Estimation of local dependence graphs via Hawkes processes to unravel functional neuronal connectivity (2/2)
Séminaire Modèles et Algorithmes Déterministes: MODANT
15/01/2014 - 11:15 Mme Patricia Reynaud-Bouret (Université de Nice Sophia Antiplois) Salle 1 - Tour IRMA
Sensory perception emerges from the coordinated activity of many cortical neurons that individually respond to selected features of a stimulus. While their discharge is primarily driven by feedforward inputs from the periphery, each cortical neuron might contribute to the responsiveness of the surrounding neurons of the network and thus to the formation of a perception. Indeed, feedforward inputs comprise only 10-15% of the anatomical inputs onto a given cortical neuron. What are the other 90% of the inputs doing?

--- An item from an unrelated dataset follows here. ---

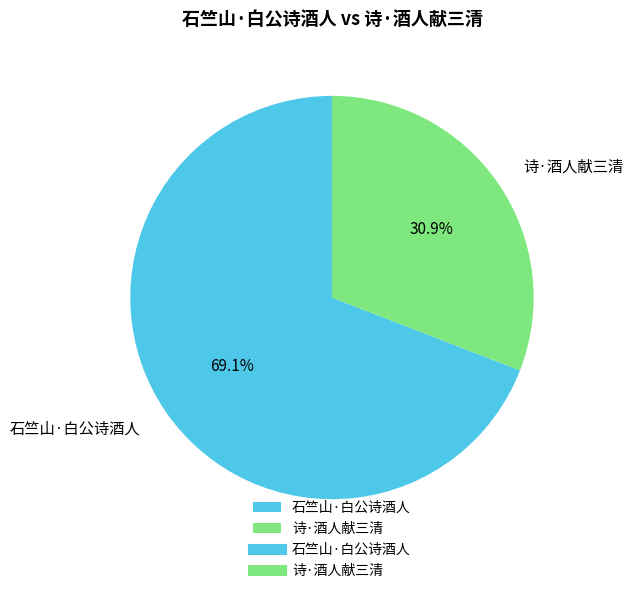

What is the largest slice in the pie chart?

石竺山·白公诗酒人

How do they shape the neuronal response to sensory stimulation? Answering these questions not only implies to simultaneously record multiple neuronal ensemble activities but also to develop new analysis methods to quantify the dependencies among the recorded neurons. The first part of the seminar aims to review some of the current techniques that allow a time-resolved analysis of the correlation dynamics between pair of neurons and the few available methods, which might deal with multiple neurons. In a second step, we will present an adaptation of the Least Absolute Shrinkage and Selection Operator “LASSO” method to the analysis of correlation dynamics of small neuronal populations. Indeed, due to its low computational cost, Lasso is an attractive regularization method for high-dimensional statistical settings. Within our framework, we consider multivariate counting processes depending on an unknown function parameter to be estimated by linear combinations of a fixed dictionary. To select coefficients, we propose an adaptive l-penalization methodology, where data-driven weights of the penalty are derived from new Bernstein type inequalities for martingales. Oracle inequalities are established under assumptions on the Gram matrix of the dictionary. This method is then applied to Hawkes processes as model for spike train analysis. The estimation allows us to recover the functional underlying connectivity as the local dependence graph that has been estimated. Simulations and real data analysis show the excellent performances of our method in practice.